At an insurance company, I encountered an application that had been in place for thirty years.

Classic flat-file, mainframe COBOL. And decades old. It had never been replaced with a packaged solution. It had never been converted to a SQL database. It had never been rewritten in VB to run on a desktop.

What had happened is that it had grown and morphed organically. Pieces the original application it had been subsumed by other applications. Additional functionality had been grafted on.

After a few decades of staff turnover, no single person could summarize what the applications did. There was no executive overview.

No pithy summary. No elevator pitch.

The company had, further, spent money to have consultants "reverse engineer" the COBOL. This meant that the consultants created narrative English-language versions of the COBOL code.

This reverse engineering replaced detailed, disorganized COBOL with detailed, disorganized English. No summaries were produced that could serve as an explanation of the actual valuable parts of the program. The question of scope and duration was daunting. The conversion would take years to complete. the central question become "How to manage the conversion?"

The Goal

The goal was to preserve the valuable features while migrating the data out of flat files into a proper SQL database. The focus on the data was important.

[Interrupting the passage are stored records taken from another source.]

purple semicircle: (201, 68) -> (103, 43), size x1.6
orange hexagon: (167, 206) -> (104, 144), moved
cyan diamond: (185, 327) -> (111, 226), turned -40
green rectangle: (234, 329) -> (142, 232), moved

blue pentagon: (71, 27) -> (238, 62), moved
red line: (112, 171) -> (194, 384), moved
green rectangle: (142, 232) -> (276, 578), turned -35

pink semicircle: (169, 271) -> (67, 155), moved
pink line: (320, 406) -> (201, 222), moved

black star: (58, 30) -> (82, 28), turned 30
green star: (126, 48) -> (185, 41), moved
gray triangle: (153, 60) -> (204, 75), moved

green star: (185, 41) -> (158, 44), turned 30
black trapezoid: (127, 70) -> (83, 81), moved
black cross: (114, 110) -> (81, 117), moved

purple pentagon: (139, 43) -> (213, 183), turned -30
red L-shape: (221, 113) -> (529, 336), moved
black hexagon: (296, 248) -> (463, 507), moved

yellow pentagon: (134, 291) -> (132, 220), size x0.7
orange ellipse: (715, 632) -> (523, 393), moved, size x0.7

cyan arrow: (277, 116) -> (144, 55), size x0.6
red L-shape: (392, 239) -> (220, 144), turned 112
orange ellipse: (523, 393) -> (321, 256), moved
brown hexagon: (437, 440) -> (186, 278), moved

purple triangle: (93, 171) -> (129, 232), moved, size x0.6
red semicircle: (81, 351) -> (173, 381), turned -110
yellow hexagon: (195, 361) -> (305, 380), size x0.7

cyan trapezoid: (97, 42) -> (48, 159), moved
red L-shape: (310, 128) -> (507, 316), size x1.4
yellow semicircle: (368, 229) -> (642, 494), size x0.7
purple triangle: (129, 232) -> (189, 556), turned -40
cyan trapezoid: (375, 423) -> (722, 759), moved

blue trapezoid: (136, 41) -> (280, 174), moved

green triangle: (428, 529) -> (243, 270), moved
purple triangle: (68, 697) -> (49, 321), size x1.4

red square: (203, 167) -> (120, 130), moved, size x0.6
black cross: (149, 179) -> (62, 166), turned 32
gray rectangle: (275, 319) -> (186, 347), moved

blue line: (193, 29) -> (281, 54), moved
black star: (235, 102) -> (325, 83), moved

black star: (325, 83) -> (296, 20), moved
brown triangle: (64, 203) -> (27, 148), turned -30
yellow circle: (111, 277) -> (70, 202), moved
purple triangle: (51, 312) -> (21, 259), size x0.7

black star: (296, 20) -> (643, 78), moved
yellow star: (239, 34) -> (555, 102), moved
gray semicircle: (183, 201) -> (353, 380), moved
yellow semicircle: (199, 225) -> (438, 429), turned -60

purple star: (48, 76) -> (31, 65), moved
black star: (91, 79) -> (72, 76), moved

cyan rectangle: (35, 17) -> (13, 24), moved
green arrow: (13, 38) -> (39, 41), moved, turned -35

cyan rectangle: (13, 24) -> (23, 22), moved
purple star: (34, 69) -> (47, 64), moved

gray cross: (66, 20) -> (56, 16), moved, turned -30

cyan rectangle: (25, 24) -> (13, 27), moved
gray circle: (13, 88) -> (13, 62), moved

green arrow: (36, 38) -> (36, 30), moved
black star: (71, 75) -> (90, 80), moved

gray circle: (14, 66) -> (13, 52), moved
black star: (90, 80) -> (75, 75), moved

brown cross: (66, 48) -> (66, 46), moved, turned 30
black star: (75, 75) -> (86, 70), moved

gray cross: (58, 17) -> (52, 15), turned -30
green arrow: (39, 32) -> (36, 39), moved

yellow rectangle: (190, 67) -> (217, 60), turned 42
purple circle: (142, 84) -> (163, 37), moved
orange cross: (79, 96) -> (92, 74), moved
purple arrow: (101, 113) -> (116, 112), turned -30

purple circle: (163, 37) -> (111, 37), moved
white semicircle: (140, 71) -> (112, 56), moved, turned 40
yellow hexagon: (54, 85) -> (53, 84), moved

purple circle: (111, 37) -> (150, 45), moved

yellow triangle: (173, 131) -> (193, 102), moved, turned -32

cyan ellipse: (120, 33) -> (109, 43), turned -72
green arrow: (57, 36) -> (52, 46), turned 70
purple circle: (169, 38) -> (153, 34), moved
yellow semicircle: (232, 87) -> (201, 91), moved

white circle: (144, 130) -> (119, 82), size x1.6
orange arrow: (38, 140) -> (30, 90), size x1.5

The technical obstacle was the hellish complexity of the applications and their various shell scripts ("JCL" in the Z/OS mainframe world.)

One approach to overcoming the complexity is to break the overall collection of applications down into just those applications that write to any of the central "master" files. Other applications that read master files or do other processing are less important than those which update the master files.

The master files themselves are easy to identify. The JCL that references these files is easy to identify.

The programs run by those JCL scripts give us clusters of related functionality.

We want to rank the master files by business value. The one with the most valuable data is something we tackle first. The least valuable data we leave for last.

In some cases, we'll identify programs that work with relatively low-value data; programs which are not actually assets. They don't encode any new, useful knowledge. A wise manager can elect to remove them from the software inventory rather than convert them.

Since the conversion can't happen overnight, there needs to be a period of coexistence between the first conversion and the last. And this coexistence means that database tables will get extracted back to flat files so that legacy programs can continue to operate.

Another component of the plan for this conversion was the assembly of test cases. This is critical when refactoring code. The idea here is to preserve selected files and run them through the application software to create repeatable test cases. One of the existing file-compare utilities can be used to validate the output.

Other Barriers

The human obstacle was triumphant here. People who had worked with this software for their entire career in IT would rather quit than help with the conversion.

Experienced mainframe people could not see how a "little" Linux processor could ever provide the amazing feature set and performance of their beloved mainframe. They made the case that CICS was higher performance and more scalable than any web-based application platform.

And that lead to an impasse where one camp refused to consider any migration except to COBOL and CICS. The other camp simply wanted to write a web application and be done with it.

The COBOL/CICS group were either confused on in denial of how quick and simple to can be to build default web applications around stable data models. In this case, the relational database version of the flat files would not be difficult to concoct. Once built, 80% of the application programming would be default add-change-delete transactions. The other 20% would be transactions that included the remnants of useful knowledge encoded in the legacy COBOL.

More time would be spent "studying the alternatives" than were required to build working prototypes.


The real question is one of what needs to be preserved. Clearly, the data is central to the business.

The larger question, then, is how much of the COBOL processing was really essential processing?

How much of the COBOL was technical workaround to implement things that are one-liners in SQL?

How much of the COBOL is workaround for other bugs in other applications? How many programs fix broken interface files? How many programs provide data quality inspections?

How much of the COBOL is actually unique? A substantial fraction of the legacy code was irrelevant because a package replaced it. Another substantial fraction implemented a "Customer Relationship Management" (CRM) application for which a package might have been a better choice than a software conversion.

How much of the legacy code contain quirks? How much code would we would have to understand and consider repairing because it actually contains a long-standing bug?

Perhaps the only thing of value was the data.

And perhaps the reason for the human obstacle was an realization that the cost to convert exceeded the value being preserved. It's difficult to have your life's work simply discarded.